GIVEN INFORMATION:

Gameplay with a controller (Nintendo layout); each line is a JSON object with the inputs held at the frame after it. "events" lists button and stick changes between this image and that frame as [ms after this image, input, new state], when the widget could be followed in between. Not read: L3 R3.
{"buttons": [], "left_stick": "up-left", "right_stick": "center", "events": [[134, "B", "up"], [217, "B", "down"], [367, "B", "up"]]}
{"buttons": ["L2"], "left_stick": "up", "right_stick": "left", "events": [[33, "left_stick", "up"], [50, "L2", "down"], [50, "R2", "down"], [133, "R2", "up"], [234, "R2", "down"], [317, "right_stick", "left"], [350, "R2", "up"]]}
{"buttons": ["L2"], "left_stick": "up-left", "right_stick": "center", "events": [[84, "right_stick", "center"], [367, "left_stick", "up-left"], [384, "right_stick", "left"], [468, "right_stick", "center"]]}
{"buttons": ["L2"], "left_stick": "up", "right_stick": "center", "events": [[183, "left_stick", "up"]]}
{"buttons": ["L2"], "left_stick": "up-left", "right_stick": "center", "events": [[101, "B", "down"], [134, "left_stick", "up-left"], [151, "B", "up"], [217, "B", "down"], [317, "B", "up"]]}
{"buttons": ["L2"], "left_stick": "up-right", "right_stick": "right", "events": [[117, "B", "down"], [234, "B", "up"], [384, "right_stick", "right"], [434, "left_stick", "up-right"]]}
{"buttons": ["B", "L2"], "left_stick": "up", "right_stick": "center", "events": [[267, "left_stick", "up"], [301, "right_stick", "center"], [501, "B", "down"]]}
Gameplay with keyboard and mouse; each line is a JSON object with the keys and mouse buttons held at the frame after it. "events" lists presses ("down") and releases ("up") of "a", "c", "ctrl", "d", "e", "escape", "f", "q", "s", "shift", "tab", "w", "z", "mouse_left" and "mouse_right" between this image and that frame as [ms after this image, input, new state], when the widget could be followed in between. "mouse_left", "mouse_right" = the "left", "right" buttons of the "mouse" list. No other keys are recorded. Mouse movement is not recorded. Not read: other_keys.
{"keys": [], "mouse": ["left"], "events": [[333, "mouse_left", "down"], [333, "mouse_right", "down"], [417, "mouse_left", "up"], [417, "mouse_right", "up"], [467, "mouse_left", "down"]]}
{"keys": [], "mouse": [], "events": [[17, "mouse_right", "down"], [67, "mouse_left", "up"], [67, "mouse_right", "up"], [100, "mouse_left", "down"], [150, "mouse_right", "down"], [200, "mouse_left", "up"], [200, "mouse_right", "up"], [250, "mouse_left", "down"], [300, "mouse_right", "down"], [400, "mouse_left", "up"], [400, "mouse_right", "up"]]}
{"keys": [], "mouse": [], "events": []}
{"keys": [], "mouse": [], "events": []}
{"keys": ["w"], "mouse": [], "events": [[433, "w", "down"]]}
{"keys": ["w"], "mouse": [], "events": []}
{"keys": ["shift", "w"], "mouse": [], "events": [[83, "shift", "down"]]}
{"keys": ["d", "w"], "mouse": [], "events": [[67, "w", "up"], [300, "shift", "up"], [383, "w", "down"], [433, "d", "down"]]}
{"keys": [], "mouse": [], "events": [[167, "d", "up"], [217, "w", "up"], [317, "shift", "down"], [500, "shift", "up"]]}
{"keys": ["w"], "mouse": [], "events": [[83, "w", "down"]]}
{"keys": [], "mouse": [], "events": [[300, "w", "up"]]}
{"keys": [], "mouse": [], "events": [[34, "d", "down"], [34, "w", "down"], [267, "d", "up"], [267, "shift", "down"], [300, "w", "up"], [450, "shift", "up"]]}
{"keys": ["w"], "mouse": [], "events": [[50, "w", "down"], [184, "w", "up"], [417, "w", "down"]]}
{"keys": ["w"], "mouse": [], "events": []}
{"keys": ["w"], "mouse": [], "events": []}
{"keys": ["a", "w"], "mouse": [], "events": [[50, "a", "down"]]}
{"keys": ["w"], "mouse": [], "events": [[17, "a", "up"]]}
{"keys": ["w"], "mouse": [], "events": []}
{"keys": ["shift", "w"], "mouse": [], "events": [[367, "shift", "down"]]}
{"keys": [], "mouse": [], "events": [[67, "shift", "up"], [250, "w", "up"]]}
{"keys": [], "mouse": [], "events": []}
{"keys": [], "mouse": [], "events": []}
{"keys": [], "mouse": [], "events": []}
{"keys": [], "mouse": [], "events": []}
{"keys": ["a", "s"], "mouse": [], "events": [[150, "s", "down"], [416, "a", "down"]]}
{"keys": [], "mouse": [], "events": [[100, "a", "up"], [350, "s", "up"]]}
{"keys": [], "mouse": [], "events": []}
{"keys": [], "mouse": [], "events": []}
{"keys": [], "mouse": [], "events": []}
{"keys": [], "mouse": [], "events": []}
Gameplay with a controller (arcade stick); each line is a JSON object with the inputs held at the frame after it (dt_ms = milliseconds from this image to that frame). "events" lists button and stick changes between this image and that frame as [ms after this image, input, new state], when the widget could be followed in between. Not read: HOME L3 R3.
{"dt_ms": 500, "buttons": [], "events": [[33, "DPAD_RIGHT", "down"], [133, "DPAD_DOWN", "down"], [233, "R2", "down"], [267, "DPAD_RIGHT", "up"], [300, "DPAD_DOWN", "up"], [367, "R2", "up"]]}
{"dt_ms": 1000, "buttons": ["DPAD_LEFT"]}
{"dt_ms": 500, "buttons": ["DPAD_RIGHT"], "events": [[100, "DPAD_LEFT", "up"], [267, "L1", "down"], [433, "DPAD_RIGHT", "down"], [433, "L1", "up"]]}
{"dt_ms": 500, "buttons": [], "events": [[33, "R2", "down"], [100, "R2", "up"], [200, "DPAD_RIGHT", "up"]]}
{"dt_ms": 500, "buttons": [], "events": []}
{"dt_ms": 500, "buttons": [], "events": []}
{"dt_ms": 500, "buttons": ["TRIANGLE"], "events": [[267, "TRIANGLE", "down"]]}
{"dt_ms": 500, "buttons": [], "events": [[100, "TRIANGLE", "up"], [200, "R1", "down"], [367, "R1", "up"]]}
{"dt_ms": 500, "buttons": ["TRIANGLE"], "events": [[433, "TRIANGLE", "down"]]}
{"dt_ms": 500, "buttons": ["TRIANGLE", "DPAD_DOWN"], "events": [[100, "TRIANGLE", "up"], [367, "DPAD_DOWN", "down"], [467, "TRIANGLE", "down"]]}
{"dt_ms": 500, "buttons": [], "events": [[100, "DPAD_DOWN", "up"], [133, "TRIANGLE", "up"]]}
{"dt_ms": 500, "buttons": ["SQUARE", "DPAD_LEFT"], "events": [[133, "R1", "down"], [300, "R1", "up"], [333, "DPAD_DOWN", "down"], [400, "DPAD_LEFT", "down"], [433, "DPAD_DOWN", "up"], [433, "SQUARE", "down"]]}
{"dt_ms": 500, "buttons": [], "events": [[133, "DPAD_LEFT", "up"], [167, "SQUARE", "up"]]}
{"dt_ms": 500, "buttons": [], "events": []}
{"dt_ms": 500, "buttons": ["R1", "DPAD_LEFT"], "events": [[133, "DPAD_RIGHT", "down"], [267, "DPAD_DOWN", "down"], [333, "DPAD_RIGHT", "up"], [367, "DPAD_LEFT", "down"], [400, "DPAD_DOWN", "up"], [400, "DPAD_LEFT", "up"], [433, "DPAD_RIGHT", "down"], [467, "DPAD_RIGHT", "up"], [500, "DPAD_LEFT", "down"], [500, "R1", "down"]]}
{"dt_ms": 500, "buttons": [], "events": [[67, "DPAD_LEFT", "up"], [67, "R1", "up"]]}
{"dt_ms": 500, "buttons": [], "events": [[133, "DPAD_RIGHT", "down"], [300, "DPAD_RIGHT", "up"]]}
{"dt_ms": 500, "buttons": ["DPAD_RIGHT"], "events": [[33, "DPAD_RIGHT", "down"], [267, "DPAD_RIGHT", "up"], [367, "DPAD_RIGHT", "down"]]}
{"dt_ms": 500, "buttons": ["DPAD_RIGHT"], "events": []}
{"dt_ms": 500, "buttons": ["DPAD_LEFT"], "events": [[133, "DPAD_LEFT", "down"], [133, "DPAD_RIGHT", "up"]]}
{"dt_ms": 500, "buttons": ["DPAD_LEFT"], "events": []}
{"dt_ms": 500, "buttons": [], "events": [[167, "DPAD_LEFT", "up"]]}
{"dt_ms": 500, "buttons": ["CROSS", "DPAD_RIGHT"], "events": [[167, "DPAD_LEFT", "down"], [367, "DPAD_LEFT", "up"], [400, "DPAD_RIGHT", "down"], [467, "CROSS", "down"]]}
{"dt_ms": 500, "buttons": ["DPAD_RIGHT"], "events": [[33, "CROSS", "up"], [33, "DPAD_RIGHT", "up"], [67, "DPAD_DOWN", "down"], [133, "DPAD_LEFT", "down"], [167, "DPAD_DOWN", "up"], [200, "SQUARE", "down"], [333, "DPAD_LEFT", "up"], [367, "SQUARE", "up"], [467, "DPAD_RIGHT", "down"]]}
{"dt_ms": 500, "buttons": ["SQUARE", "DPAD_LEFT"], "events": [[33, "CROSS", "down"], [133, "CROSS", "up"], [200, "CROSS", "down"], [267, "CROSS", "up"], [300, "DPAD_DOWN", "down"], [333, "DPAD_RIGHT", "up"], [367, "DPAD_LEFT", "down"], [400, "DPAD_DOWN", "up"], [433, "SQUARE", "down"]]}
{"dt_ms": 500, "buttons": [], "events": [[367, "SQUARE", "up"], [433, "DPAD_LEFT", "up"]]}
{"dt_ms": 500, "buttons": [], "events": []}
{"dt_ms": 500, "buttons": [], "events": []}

TASK PROMPT: Your answer must be the data above, copied exactly from its first line through the line containing "Gameplay with keyboard", and nothing more.

RESULT OF THE EXERCISE:
Gameplay with a controller (Nintendo layout); each line is a JSON object with the inputs held at the frame after it. "events" lists button and stick changes between this image and that frame as [ms after this image, input, new state], when the widget could be followed in between. Not read: L3 R3.
{"buttons": [], "left_stick": "up-left", "right_stick": "center", "events": [[134, "B", "up"], [217, "B", "down"], [367, "B", "up"]]}
{"buttons": ["L2"], "left_stick": "up", "right_stick": "left", "events": [[33, "left_stick", "up"], [50, "L2", "down"], [50, "R2", "down"], [133, "R2", "up"], [234, "R2", "down"], [317, "right_stick", "left"], [350, "R2", "up"]]}
{"buttons": ["L2"], "left_stick": "up-left", "right_stick": "center", "events": [[84, "right_stick", "center"], [367, "left_stick", "up-left"], [384, "right_stick", "left"], [468, "right_stick", "center"]]}
{"buttons": ["L2"], "left_stick": "up", "right_stick": "center", "events": [[183, "left_stick", "up"]]}
{"buttons": ["L2"], "left_stick": "up-left", "right_stick": "center", "events": [[101, "B", "down"], [134, "left_stick", "up-left"], [151, "B", "up"], [217, "B", "down"], [317, "B", "up"]]}
{"buttons": ["L2"], "left_stick": "up-right", "right_stick": "right", "events": [[117, "B", "down"], [234, "B", "up"], [384, "right_stick", "right"], [434, "left_stick", "up-right"]]}
{"buttons": ["B", "L2"], "left_stick": "up", "right_stick": "center", "events": [[267, "left_stick", "up"], [301, "right_stick", "center"], [501, "B", "down"]]}
Gameplay with keyboard and mouse; each line is a JSON object with the keys and mouse buttons held at the frame after it. "events" lists presses ("down") and releases ("up") of "a", "c", "ctrl", "d", "e", "escape", "f", "q", "s", "shift", "tab", "w", "z", "mouse_left" and "mouse_right" between this image and that frame as [ms after this image, input, new state], when the widget could be followed in between. "mouse_left", "mouse_right" = the "left", "right" buttons of the "mouse" list. No other keys are recorded. Mouse movement is not recorded. Not read: other_keys.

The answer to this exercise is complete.